= YOUR TASK =
Reproduce without any change every line of the records between the line holding "scientific name: Pelargonium odoratissimum" and the line holding "family: Calopterygidae", inclusive.

= RECORDS FOR PROCESSING =

╭──

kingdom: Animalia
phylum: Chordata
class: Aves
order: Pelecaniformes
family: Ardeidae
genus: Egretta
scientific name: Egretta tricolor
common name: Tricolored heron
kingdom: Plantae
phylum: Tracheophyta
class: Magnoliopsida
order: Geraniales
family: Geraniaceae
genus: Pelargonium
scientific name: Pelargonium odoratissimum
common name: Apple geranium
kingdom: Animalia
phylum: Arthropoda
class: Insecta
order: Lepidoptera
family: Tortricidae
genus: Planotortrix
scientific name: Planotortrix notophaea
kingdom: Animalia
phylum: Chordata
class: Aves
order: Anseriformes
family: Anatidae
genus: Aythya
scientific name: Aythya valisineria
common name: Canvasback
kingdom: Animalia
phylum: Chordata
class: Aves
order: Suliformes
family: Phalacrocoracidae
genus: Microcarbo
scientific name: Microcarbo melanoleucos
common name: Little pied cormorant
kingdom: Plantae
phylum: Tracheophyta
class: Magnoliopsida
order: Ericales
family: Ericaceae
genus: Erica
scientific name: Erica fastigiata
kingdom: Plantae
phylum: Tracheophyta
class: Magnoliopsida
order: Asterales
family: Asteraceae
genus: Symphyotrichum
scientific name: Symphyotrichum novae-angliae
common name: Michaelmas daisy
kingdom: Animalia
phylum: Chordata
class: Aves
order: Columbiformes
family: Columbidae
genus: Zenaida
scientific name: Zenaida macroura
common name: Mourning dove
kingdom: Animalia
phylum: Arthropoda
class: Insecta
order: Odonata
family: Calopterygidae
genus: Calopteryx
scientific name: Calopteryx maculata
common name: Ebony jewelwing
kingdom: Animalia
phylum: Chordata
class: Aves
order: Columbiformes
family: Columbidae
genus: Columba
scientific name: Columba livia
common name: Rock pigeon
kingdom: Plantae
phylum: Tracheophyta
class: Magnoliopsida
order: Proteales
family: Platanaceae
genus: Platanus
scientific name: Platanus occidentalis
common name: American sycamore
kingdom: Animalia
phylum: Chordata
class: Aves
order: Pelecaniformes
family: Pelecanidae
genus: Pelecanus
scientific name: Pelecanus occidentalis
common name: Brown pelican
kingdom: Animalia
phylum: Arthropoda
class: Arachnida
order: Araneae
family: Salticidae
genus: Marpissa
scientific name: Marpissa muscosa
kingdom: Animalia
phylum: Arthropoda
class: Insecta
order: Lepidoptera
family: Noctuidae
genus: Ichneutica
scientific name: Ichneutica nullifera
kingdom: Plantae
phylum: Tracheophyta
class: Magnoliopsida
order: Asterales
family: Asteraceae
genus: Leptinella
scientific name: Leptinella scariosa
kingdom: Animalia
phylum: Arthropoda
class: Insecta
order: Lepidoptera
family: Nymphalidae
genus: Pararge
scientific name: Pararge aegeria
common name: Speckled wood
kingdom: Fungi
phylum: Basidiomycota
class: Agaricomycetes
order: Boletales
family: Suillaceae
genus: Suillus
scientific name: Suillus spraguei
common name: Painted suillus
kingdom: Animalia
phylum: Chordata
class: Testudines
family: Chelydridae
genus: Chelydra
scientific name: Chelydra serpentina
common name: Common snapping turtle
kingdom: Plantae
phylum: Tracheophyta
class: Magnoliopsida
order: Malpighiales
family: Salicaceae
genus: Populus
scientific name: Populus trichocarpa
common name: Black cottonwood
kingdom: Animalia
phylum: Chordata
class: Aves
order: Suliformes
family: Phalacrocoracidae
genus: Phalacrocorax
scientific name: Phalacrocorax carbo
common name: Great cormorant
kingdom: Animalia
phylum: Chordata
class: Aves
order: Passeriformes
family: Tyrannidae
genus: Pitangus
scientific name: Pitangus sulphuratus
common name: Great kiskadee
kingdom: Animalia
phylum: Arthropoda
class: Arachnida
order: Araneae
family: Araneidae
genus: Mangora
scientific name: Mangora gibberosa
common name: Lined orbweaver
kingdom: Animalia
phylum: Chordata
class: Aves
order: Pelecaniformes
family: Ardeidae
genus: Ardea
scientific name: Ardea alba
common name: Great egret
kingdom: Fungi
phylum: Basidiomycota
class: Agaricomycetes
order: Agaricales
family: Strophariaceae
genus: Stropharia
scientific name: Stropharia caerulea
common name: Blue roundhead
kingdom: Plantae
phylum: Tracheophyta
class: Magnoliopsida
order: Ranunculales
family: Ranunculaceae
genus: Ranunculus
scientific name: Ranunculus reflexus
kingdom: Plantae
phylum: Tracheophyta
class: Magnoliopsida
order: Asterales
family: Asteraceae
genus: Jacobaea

╰──

= ANSWER TO THIS TASK =
scientific name: Pelargonium odoratissimum
common name: Apple geranium
kingdom: Animalia
phylum: Arthropoda
class: Insecta
order: Lepidoptera
family: Tortricidae
genus: Planotortrix
scientific name: Planotortrix notophaea
kingdom: Animalia
phylum: Chordata
class: Aves
order: Anseriformes
family: Anatidae
genus: Aythya
scientific name: Aythya valisineria
common name: Canvasback
kingdom: Animalia
phylum: Chordata
class: Aves
order: Suliformes
family: Phalacrocoracidae
genus: Microcarbo
scientific name: Microcarbo melanoleucos
common name: Little pied cormorant
kingdom: Plantae
phylum: Tracheophyta
class: Magnoliopsida
order: Ericales
family: Ericaceae
genus: Erica
scientific name: Erica fastigiata
kingdom: Plantae
phylum: Tracheophyta
class: Magnoliopsida
order: Asterales
family: Asteraceae
genus: Symphyotrichum
scientific name: Symphyotrichum novae-angliae
common name: Michaelmas daisy
kingdom: Animalia
phylum: Chordata
class: Aves
order: Columbiformes
family: Columbidae
genus: Zenaida
scientific name: Zenaida macroura
common name: Mourning dove
kingdom: Animalia
phylum: Arthropoda
class: Insecta
order: Odonata
family: Calopterygidae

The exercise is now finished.